**SOURCE MATERIAL**
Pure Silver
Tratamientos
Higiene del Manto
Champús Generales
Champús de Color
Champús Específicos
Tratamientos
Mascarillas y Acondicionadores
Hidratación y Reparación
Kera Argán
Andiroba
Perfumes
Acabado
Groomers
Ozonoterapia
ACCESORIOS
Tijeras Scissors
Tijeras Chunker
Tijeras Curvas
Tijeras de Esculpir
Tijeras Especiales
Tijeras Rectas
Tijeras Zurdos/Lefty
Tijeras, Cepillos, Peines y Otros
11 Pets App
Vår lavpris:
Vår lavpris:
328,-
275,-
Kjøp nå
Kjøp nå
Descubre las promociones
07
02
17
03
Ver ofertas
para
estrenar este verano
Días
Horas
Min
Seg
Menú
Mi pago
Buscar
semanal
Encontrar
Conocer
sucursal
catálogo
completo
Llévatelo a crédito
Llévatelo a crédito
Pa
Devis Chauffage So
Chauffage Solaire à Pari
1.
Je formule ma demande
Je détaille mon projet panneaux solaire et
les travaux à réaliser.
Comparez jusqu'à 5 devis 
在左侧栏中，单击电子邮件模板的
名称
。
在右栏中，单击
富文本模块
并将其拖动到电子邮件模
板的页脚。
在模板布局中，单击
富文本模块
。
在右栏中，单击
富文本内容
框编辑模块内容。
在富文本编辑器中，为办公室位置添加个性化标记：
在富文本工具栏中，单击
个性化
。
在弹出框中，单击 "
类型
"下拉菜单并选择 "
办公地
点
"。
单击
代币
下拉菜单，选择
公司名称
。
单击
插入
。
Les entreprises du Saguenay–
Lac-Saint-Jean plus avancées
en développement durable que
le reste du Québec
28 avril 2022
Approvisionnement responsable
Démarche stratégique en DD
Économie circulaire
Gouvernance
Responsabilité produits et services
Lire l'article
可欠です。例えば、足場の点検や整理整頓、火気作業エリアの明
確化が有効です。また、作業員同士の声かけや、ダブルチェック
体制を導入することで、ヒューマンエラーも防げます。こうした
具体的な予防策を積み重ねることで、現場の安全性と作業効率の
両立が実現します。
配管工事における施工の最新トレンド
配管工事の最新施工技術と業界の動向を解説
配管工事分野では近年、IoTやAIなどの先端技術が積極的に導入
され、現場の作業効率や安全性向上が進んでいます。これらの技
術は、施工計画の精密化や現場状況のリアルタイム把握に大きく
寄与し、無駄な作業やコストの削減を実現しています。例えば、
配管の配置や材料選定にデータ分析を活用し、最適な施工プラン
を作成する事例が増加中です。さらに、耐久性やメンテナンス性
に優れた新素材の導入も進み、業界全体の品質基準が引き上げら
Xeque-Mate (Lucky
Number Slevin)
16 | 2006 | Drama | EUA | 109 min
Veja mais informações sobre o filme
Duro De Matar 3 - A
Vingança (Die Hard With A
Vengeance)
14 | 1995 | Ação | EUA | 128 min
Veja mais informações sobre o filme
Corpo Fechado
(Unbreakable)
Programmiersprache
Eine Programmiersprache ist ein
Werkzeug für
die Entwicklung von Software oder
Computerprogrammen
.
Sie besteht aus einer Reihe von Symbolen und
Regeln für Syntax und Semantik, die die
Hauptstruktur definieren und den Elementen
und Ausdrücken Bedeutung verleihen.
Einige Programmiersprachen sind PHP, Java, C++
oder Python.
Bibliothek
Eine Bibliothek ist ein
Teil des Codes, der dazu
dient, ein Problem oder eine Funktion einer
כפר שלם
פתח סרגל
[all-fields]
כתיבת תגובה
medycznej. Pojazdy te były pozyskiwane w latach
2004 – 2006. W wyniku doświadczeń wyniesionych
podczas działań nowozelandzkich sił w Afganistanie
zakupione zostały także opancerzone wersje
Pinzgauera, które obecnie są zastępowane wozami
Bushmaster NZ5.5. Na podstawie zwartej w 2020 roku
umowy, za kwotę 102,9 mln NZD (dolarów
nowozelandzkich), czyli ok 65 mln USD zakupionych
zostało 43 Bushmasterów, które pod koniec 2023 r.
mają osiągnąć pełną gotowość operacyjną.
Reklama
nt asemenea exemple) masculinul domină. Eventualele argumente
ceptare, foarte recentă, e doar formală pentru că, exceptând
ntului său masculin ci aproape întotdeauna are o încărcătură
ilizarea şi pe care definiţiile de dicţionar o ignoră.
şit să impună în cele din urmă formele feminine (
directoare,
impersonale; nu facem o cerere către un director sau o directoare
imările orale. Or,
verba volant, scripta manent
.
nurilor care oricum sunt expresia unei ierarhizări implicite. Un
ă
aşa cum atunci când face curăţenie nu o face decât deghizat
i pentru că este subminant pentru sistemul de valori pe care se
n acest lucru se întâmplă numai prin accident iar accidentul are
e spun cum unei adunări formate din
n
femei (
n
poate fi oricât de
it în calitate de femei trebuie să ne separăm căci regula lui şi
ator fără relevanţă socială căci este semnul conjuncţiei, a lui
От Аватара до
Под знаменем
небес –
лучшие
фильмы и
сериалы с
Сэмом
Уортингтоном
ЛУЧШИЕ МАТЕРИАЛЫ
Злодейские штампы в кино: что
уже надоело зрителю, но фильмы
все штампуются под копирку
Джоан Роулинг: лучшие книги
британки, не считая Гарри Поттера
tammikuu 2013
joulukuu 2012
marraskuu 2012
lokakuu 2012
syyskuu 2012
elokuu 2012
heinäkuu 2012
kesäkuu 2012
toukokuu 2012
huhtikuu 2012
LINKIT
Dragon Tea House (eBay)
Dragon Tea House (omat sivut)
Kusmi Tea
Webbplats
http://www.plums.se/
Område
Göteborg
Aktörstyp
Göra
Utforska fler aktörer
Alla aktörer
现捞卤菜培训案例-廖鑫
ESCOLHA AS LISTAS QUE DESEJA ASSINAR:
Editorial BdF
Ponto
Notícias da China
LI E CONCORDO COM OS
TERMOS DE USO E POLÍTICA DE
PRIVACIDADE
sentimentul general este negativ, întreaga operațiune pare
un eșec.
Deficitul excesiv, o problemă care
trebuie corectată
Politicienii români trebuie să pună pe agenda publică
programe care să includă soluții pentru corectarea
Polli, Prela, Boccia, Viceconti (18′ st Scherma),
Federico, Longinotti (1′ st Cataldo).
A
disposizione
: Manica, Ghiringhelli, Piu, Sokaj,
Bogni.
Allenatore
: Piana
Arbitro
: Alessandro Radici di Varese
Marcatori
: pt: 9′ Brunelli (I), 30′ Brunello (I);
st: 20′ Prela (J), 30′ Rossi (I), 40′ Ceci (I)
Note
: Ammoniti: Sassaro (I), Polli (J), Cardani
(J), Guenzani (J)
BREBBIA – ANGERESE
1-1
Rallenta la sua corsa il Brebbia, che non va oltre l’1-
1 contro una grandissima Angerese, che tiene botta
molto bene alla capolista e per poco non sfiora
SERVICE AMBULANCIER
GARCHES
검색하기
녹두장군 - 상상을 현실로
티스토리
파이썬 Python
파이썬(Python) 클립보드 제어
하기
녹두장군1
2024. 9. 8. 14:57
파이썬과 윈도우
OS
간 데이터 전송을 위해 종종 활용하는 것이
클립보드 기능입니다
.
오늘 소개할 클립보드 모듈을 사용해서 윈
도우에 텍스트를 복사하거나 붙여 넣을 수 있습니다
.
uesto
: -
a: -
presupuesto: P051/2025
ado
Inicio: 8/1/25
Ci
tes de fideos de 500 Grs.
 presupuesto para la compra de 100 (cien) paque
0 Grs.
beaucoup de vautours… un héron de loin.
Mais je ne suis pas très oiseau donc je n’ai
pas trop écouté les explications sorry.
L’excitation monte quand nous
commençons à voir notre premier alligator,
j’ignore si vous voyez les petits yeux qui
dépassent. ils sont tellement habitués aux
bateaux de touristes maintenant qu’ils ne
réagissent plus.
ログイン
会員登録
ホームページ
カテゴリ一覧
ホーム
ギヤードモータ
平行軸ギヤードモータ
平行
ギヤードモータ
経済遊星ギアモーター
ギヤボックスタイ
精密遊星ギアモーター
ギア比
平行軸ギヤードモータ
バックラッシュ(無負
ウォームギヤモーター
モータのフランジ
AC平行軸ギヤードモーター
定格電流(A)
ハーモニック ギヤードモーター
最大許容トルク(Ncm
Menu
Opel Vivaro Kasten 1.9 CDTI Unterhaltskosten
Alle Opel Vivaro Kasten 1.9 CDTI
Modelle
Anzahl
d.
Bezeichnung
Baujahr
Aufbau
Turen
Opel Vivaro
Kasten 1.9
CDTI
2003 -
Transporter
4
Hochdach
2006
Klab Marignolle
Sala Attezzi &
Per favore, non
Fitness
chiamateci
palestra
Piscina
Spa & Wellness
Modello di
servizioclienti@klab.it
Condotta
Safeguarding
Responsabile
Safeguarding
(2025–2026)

**THE PROBLEM**
Swap "Champús" for "Champúes" in the material, starting at its first line and ending at the line that contains "Tijeras Scissors". Reproduce those lines with everything else unchanged.

**ANSWER BELOW**
Pure Silver
Tratamientos
Higiene del Manto
Champúes Generales
Champúes de Color
Champúes Específicos
Tratamientos
Mascarillas y Acondicionadores
Hidratación y Reparación
Kera Argán
Andiroba
Perfumes
Acabado
Groomers
Ozonoterapia
ACCESORIOS
Tijeras Scissors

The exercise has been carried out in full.